TEXT PROVIDED:
——
A potential claim for personal injury may result, for instance, if an automobile driver were to run a red light and smash into your vehicle, causing you injury, or if a medical provider failed to properly treat an illness, misdiagnoses an illness or botches a surgery, causing you further injury or even death. Therefore, a personal injury clam can be made for pain and suffering, disabilities caused by treatment or accident, permanent injuries or wrongful death. A claim can also be made in the case non-physical injuries, such as extreme emotional distress or verbal abuse.

Immediately following an accident, or as soon as possible thereafter, generally within the first few days, you should attempt to make a written record of the accident, your injuries and other matters which concern you, such as lost wages, etc. It is important to this right away so that the facts will still be clear. You should additionally maintain a record of any conversations that have taken place between participants in the accident or injury. It is also important that evidence from the scene of the accident or injury is preserved as it was at the time of the accident. Therefore, it is wise to take pictures or collect any physical evidence which can support your case. You should also attempt to get names, addresses and statements of any witnesses to the accident or injury. Finally, it is necessary that all responsible parties are notified of an intention to file a claim. In some cases, as with a government agency, such notification must happen within a very short period of time following the accident. Simply notifying the responsible parties that you plan to file a claim does not obligate you to do so, but it does preserve your rights to file should you wish to in the future. Keep in mind that statutes of limitations govern how long you can wait before filing a claim.

All of the above steps can be handled through the assistance of a personal injury attorney, who will be well versed with the rules regarding personal injury matters in your state, which is why you want to seek their advice as soon as possible.
——
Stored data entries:
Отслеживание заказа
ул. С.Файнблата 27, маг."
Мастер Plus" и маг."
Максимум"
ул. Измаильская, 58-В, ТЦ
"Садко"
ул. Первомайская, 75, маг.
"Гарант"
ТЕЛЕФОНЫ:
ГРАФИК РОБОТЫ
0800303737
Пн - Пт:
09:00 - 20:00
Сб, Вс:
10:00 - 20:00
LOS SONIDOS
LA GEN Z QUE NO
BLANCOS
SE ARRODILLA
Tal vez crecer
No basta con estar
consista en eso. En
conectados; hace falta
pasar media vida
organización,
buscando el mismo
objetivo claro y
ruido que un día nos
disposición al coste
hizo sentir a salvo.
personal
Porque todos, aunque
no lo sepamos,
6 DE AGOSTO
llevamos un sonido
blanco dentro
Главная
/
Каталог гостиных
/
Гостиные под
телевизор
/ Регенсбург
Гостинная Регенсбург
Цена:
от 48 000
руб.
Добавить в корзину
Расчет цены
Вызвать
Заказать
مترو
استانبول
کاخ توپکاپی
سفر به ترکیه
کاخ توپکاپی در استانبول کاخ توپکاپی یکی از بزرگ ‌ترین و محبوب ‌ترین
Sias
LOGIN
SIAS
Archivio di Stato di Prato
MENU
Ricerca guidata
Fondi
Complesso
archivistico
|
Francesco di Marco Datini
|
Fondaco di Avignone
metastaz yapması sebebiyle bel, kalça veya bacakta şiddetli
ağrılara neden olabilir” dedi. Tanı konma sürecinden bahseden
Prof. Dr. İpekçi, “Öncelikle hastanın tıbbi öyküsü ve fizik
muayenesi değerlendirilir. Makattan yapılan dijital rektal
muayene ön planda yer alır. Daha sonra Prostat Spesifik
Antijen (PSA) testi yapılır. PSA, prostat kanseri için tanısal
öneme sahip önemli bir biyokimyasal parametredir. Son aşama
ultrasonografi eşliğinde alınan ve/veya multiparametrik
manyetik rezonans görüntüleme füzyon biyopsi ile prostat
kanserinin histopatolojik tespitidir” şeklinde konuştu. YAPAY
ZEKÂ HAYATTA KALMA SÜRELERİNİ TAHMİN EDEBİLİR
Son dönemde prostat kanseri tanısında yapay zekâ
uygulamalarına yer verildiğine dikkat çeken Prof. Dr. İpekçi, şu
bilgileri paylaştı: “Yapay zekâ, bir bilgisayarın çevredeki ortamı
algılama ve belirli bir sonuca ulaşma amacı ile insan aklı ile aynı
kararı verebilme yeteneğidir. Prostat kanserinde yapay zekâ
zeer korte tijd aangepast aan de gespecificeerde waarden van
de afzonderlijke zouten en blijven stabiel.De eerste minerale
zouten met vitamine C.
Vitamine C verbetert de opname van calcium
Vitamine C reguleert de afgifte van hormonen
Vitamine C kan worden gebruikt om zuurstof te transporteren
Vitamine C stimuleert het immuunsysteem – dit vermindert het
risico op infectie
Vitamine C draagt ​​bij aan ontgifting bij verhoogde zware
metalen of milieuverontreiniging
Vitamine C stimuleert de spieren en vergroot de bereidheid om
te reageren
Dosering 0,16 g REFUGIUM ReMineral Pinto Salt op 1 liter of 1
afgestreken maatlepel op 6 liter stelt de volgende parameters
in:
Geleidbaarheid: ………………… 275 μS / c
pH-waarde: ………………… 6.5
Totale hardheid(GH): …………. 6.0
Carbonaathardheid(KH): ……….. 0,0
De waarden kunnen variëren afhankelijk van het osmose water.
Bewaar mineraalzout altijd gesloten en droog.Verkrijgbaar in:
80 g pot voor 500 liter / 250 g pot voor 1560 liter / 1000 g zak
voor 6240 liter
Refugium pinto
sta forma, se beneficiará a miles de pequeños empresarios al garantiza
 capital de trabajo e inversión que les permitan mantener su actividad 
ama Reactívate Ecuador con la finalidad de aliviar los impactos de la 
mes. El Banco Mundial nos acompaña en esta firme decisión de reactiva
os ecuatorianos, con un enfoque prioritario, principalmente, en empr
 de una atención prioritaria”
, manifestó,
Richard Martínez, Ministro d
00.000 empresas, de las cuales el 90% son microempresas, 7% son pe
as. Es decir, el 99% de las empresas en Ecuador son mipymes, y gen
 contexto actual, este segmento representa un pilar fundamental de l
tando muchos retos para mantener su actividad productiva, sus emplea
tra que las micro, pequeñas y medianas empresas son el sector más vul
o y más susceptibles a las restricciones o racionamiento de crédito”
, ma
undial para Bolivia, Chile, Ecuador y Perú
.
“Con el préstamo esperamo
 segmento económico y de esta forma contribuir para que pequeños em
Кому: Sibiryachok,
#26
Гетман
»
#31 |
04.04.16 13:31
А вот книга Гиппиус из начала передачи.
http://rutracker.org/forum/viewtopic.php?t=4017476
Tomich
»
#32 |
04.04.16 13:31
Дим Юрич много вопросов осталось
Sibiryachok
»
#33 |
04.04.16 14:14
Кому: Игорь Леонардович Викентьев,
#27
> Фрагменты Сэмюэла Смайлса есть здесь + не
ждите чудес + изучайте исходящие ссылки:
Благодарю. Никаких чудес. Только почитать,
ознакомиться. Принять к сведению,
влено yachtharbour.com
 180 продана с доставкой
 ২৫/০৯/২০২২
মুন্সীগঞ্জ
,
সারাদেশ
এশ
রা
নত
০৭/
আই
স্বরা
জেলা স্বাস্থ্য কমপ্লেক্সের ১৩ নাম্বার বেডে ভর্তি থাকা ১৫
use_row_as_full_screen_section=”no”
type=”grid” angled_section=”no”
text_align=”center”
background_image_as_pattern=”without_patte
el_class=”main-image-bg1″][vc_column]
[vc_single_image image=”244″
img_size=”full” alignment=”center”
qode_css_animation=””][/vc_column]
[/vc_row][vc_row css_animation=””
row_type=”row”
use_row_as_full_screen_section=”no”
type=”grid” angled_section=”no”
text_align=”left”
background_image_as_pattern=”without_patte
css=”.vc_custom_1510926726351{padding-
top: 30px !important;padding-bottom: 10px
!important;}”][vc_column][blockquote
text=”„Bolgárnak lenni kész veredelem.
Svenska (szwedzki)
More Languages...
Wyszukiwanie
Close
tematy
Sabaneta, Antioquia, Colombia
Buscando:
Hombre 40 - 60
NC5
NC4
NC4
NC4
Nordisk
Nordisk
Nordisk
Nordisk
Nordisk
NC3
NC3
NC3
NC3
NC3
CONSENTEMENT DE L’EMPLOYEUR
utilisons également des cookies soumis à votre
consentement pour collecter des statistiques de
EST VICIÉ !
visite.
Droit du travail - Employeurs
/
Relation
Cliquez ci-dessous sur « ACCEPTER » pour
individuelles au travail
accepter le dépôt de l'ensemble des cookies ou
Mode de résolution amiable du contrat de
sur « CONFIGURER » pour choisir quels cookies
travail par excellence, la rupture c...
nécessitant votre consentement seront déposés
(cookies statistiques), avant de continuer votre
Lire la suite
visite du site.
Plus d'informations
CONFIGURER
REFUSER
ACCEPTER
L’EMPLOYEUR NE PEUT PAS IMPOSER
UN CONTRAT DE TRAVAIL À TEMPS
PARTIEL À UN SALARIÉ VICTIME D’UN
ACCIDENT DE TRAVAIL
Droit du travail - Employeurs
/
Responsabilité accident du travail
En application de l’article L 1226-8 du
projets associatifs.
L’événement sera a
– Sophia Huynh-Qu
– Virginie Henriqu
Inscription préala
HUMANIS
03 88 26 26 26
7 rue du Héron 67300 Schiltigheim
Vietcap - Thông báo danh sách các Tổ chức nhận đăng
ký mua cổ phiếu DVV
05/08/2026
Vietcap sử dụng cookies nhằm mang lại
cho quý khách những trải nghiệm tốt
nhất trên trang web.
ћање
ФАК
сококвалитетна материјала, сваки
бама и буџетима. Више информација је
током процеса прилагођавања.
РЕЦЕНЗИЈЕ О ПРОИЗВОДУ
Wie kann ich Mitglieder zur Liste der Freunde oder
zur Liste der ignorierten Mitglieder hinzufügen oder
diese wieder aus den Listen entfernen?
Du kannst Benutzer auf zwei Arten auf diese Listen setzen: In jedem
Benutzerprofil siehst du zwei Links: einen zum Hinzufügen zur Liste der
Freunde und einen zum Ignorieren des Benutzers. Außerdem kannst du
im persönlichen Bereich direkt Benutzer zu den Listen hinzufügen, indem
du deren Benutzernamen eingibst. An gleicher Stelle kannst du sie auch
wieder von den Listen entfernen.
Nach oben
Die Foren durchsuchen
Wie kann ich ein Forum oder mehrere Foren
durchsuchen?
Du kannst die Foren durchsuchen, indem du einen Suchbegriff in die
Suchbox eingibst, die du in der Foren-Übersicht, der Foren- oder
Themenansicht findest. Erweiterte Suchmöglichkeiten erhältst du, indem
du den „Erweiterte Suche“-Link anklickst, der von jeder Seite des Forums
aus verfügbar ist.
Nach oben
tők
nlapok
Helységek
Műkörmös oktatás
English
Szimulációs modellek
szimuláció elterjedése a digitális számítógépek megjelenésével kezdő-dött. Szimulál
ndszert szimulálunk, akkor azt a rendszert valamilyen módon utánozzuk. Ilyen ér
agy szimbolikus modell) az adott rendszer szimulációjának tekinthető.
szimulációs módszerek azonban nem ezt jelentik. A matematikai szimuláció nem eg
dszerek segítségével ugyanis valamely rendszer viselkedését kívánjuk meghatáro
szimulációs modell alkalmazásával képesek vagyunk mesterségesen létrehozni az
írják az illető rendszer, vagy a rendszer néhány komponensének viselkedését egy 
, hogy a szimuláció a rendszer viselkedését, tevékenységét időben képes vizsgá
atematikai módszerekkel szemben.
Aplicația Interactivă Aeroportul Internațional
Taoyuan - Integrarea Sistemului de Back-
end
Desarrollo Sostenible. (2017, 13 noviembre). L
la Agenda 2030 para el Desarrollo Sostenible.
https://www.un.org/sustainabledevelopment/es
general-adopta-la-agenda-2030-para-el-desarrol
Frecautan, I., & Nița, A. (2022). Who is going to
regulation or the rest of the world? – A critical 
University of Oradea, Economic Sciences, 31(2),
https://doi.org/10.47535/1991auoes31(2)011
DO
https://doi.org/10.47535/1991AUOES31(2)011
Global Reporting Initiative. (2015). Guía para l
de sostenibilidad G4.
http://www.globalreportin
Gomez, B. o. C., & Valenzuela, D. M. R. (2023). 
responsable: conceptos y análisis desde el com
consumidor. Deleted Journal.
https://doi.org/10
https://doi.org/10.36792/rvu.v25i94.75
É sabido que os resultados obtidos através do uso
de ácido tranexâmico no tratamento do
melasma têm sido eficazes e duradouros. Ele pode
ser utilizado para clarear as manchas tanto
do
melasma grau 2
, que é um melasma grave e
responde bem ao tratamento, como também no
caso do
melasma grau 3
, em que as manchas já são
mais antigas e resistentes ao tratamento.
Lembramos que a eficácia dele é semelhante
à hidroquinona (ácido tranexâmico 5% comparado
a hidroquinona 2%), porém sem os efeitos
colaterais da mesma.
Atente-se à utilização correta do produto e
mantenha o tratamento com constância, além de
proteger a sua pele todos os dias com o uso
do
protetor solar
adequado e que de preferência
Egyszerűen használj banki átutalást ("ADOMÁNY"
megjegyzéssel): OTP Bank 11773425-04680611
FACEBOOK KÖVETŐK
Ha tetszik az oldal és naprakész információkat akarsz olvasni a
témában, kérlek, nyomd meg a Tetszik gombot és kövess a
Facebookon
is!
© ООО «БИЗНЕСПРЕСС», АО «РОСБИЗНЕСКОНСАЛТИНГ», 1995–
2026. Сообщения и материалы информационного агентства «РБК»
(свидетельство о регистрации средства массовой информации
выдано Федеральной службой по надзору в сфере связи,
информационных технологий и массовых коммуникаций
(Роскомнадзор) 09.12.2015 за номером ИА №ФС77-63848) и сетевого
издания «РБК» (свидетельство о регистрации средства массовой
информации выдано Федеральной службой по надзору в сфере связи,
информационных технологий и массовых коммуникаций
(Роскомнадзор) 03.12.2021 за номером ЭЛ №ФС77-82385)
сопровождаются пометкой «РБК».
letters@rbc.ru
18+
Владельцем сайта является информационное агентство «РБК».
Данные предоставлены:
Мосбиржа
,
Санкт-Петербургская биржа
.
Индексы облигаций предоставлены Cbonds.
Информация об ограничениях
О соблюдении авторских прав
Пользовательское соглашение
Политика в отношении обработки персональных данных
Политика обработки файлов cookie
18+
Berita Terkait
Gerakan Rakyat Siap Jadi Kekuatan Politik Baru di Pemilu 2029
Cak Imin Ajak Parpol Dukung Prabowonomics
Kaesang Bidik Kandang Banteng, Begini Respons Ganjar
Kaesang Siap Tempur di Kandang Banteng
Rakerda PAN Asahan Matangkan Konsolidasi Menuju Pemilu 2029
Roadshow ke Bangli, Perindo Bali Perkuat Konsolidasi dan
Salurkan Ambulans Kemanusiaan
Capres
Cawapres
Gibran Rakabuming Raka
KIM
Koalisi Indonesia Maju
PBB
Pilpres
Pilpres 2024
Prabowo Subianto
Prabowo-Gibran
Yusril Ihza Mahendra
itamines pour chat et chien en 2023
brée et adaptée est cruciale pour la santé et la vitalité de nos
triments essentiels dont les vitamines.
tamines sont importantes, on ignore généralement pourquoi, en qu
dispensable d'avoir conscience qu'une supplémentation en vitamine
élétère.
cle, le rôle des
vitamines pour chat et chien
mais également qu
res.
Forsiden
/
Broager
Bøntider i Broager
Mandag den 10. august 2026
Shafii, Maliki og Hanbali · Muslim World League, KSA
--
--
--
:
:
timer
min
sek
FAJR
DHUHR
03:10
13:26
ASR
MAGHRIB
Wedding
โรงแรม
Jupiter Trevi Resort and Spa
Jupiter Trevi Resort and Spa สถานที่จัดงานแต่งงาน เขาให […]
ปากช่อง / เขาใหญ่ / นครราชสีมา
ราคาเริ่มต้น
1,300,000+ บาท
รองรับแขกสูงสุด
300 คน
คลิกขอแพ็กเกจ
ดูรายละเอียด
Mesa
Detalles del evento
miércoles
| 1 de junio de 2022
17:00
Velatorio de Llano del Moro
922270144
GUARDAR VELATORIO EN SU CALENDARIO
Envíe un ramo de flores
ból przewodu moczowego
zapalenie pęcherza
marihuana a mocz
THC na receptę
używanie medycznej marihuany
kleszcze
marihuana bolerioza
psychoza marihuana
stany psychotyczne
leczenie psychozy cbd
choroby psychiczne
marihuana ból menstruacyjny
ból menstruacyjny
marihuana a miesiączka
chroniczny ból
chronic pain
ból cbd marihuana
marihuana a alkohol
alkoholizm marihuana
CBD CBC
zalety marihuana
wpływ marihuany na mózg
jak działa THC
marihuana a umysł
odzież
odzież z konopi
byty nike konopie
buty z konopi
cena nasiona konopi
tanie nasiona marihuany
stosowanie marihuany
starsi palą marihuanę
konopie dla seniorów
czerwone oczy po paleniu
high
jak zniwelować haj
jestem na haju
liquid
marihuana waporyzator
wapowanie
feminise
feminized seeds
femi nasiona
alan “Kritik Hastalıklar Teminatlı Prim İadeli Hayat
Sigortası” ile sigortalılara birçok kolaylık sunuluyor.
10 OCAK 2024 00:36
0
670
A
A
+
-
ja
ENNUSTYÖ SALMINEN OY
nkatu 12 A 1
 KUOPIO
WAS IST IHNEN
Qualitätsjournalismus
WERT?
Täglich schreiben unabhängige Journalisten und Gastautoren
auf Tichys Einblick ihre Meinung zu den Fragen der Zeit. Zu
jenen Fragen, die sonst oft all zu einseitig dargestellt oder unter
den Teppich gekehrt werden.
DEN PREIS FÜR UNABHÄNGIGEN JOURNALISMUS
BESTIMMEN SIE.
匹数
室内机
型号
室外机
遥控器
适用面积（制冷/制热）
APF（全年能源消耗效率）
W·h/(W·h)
——
ABOUT THIS EXERCISE:
Rewrite the passage from "All of the above" to "soon as possible." in the text on personal injury claims, replacing "attorney" with "lawyer".

REPLY:
All of the above steps can be handled through the assistance of a personal injury lawyer, who will be well versed with the rules regarding personal injury matters in your state, which is why you want to seek their advice as soon as possible.